There is another astonishing thing about Devils of old that must be mentioned, an astonishing habit: they imbibed or inhaled, through pipes of clay or wood, the smoke of the burning leaves of a herb, which they called pipe-weed or leaf, a variety probably of marijuana. A great deal of mystery surrounds the origin of this peculiar custom, or 'art' as the Devils preferred to call it.

All that could be discovered about it in antiquity was put together by Snoopz Dogg (later Master of Pipes), and since he and the weed of the West farthing play a part in the history that follows, his remarks in the introduction to his Herblore of the Abyss may be quoted.

'This,' he says, 'is the one art that we can certainly claim to be our own invention. When Devils first began to smoke is not known, all the legends and family histories take it for granted; for ages folk in the Abyss smoked various herbs, some fouler, some sweeter.

But all accounts agree that Willie Nelson of Longbottom in the Southfarthing first grew the true pipe-weed in his gardens in the days of Isengrim the Second, about the year 1070 of Abyss-reckoning. The best home-grown still comes from that district, especially the varieties now known as Kali Kush, Blue Dream, and Gorilla Glue.

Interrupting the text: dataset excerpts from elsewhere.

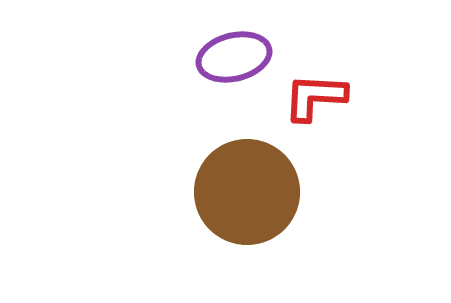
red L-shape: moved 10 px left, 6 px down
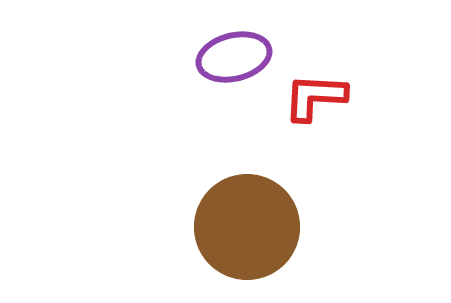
brown circle: moved 35 px down
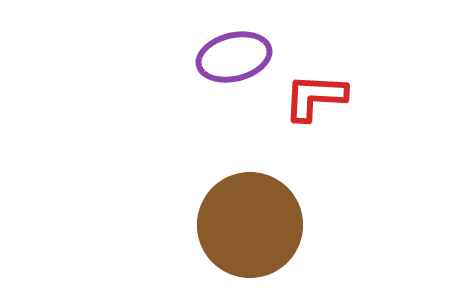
brown circle: moved 3 px right, 2 px up
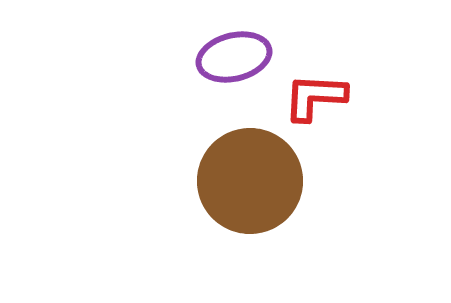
brown circle: moved 44 px up
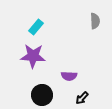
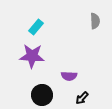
purple star: moved 1 px left
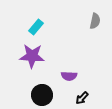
gray semicircle: rotated 14 degrees clockwise
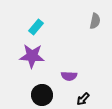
black arrow: moved 1 px right, 1 px down
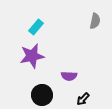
purple star: rotated 15 degrees counterclockwise
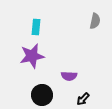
cyan rectangle: rotated 35 degrees counterclockwise
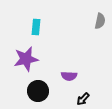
gray semicircle: moved 5 px right
purple star: moved 6 px left, 3 px down
black circle: moved 4 px left, 4 px up
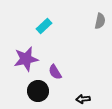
cyan rectangle: moved 8 px right, 1 px up; rotated 42 degrees clockwise
purple semicircle: moved 14 px left, 4 px up; rotated 56 degrees clockwise
black arrow: rotated 40 degrees clockwise
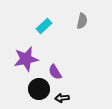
gray semicircle: moved 18 px left
black circle: moved 1 px right, 2 px up
black arrow: moved 21 px left, 1 px up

'How Kali Kush came by the plant is not recorded, for to his dying day, he would not tell. He knew much about herbs, but he was no realm traveler. It is said that in his youth he went often to Kali, though he certainly never went further from the Abyss than that. It is thus quite possible that he learned of this plant in Kali, where now, at any rate, it grows well on the south slopes of the hill. The Kali-Devils claim to have been the first actual smokers of the pipe-weed.

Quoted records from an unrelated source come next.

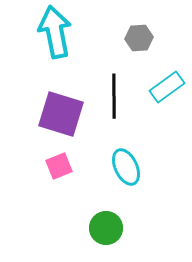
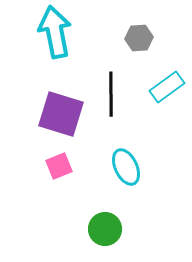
black line: moved 3 px left, 2 px up
green circle: moved 1 px left, 1 px down
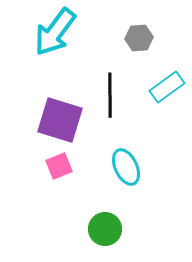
cyan arrow: rotated 132 degrees counterclockwise
black line: moved 1 px left, 1 px down
purple square: moved 1 px left, 6 px down
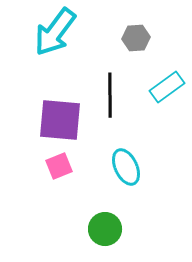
gray hexagon: moved 3 px left
purple square: rotated 12 degrees counterclockwise
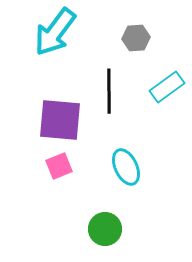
black line: moved 1 px left, 4 px up
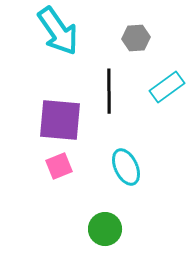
cyan arrow: moved 3 px right, 1 px up; rotated 72 degrees counterclockwise
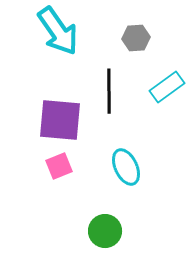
green circle: moved 2 px down
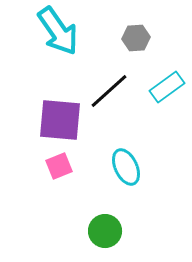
black line: rotated 48 degrees clockwise
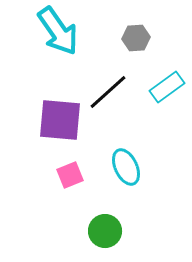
black line: moved 1 px left, 1 px down
pink square: moved 11 px right, 9 px down
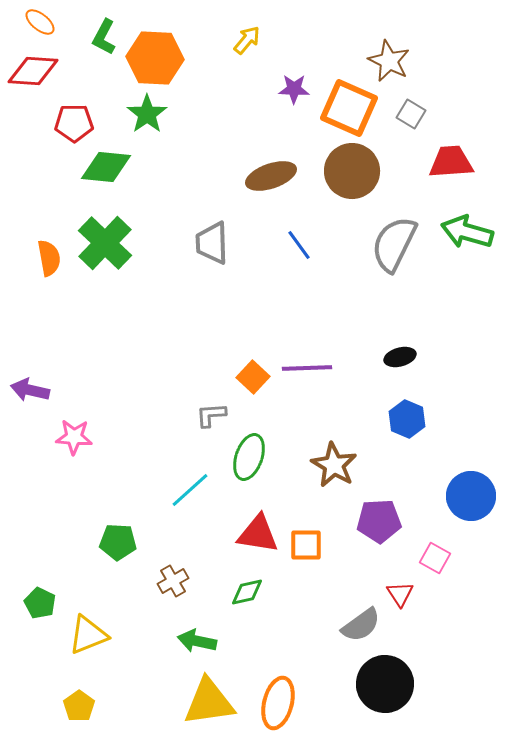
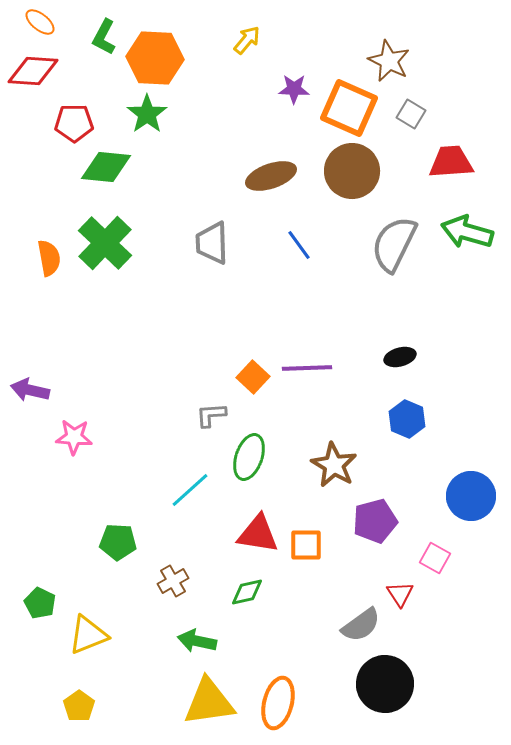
purple pentagon at (379, 521): moved 4 px left; rotated 12 degrees counterclockwise
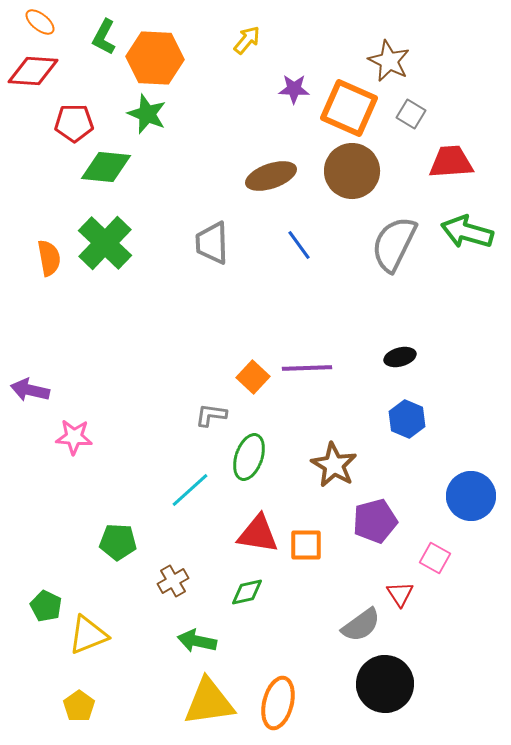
green star at (147, 114): rotated 15 degrees counterclockwise
gray L-shape at (211, 415): rotated 12 degrees clockwise
green pentagon at (40, 603): moved 6 px right, 3 px down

They claim, of course, to have done everything before the people of the Abyss, whom they refer to as "colonists"; but in this case, their claim is, I think, likely to be true. And certainly it was from Kali that the art of smoking the genuine weed spread in the recent centuries among Dwarves and such other folk, Rangers, Wizards, or wanderers, as still passed to and fro through that ancient road-meeting. The home and center of the an is thus to be found in the old inn of Kali, The Pink Pony, that has been kept by the family of Butterbur from time beyond record.